革新的な自由思想のリバティ党議員とは相容れないらしいけど。
アイスエッジ元首相(リバティ党)の9番目の弟アダム・レント氏にも、選挙区を与えて保守系トール党の議席を増やした。
『あるモノは有効活用しないとね』
そう言って、クランベル伯爵は俺へ優雅に笑みを浮かべて見せるのだが、何か良からぬ事を企んでいるような、ただただ胡散臭い感じしかしない。
第一、クランベル伯爵はウィルソン・カステル議員が精魂を傾けている『ウルダ人奴隷貿易廃止法案』も余り真剣には考えていなかったのだ。
俺はてっきり奴隷貿易廃止法案の賛成票要員だと思って、議員になれたことの挨拶をし、それらの議会準備に取り掛かろうとして提案すると、クランベル伯爵は静かな声で俺に告げた。

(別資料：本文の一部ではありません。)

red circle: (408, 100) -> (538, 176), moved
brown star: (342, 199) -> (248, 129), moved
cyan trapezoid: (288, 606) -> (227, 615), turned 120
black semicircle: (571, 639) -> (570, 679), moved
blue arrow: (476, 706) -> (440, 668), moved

「ああ、それは会期末に出す議題だから、チャーリーは私が頼む委員会へと参加してくれ。チャーリーも資金が必要だろう。議員なんて報酬はないのだから、稼げる活動をしておかないと借金だけ背負って議員生活が終わるよ?」
「でも、クランベル伯爵はウィルソン・カステル議員の奴隷貿易廃止法案の考えに、賛同していたのでは?早めに法案を提出しないと貴族院で審議する時期に間に合わないのでは無いのですか?」
「勿論、賛同しているよ。だけど、庶民院で碌な審議もされず否決されるのは分っているからね。植民地を得て豊かになっている議員関係者が多い中で、奴隷制廃止になるかも知れない法案を通す訳ないだろ。でも毎回議会に法案を提出しているという事実は大切だから提出させるけどね。どの道、今期は国王も変わり政権もアイスエッジ元首相が増やしていた奴隷賛成派の議員が多い今は難しいよ。チャーリーは一先ず官僚達と話を詰めて置いてくれ。御父上が頑張られていたのは承知しているから、機会が来れば君達に任せるよ。」
てな事を白々とした表情でクランベル伯爵は俺に話した。
確かにクランベル伯爵の話は最もなんだろうけど。
俺に金が必要なのもその通りで合理的なんだと思うけど、呑み込めない異物が喉の奥に引っ掛かったような納得出来ない何かを感じてしまうのは、生真面目な父とウィルソン・カステル議員の厳しい表情が、瞼の裏に浮かんで来ているからなんだろうな。
ウィルソン・カステル議員が純粋な空色の目をして「心の広い良い方だよ。」と俺にクランベル伯爵を紹介して呉れた時の事を想い出した。
ウィルソン・カステル議員と話している時のクランベル伯爵は人の良い笑顔を浮かべていたけど、俺と2人で会話している時は、結構意地の悪い表情をするんだよな。
まあ、それでも俺としては、取引事を違えず履行して呉れているので、クランベル伯爵に何の不服もないけどね。
、、、、ってコトにして、俺は馬車に揺られて秋が訪れる気配を感じながら、ロドニアの街を家路に向かって走っていた。